• _Work to be completed_: Going through the data below, find how many lines include the word "Barnard", and reply with that number alone.

• _Data provided_:

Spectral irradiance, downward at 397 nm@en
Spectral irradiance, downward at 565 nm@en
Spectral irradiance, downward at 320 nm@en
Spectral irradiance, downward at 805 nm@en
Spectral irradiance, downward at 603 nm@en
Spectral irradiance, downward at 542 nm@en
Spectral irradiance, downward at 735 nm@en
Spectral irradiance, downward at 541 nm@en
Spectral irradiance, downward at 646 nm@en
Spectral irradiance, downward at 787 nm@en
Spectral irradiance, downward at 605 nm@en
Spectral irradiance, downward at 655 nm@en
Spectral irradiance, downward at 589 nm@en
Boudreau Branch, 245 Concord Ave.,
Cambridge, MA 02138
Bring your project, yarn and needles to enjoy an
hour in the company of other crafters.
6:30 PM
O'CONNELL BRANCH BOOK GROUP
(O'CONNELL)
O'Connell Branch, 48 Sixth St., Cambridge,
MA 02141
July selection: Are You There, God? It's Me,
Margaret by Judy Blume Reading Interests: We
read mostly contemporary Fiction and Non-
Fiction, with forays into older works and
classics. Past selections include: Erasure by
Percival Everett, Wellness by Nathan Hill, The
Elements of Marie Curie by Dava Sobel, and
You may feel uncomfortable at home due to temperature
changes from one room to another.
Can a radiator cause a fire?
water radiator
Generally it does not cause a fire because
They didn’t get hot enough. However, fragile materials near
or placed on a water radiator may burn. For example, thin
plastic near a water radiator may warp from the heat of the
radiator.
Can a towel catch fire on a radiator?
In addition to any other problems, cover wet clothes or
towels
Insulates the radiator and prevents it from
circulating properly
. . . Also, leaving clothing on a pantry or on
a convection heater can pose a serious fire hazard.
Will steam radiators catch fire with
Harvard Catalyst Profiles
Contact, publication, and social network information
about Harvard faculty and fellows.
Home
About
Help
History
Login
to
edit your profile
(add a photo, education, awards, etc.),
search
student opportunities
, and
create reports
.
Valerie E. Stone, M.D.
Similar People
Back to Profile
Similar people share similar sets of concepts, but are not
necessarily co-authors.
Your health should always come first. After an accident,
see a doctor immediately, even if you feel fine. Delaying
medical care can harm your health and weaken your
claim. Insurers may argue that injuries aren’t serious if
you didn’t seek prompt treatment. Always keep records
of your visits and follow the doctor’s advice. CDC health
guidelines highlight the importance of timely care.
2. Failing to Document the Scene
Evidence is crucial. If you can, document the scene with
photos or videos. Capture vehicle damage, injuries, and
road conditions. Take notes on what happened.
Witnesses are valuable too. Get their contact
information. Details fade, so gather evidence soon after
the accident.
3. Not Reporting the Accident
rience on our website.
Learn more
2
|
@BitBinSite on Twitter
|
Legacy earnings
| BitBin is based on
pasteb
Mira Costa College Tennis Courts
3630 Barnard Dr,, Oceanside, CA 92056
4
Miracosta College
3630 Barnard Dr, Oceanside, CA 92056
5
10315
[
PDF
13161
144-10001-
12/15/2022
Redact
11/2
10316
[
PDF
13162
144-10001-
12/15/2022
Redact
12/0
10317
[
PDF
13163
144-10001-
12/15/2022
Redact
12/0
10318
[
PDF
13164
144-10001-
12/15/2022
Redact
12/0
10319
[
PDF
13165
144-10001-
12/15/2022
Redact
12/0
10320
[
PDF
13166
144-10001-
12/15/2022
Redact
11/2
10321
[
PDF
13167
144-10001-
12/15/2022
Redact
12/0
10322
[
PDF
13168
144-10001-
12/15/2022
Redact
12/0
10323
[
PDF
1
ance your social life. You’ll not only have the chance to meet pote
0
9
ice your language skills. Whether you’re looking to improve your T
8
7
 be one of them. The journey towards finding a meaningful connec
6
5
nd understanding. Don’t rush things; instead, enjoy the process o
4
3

• _Expected answer_: 2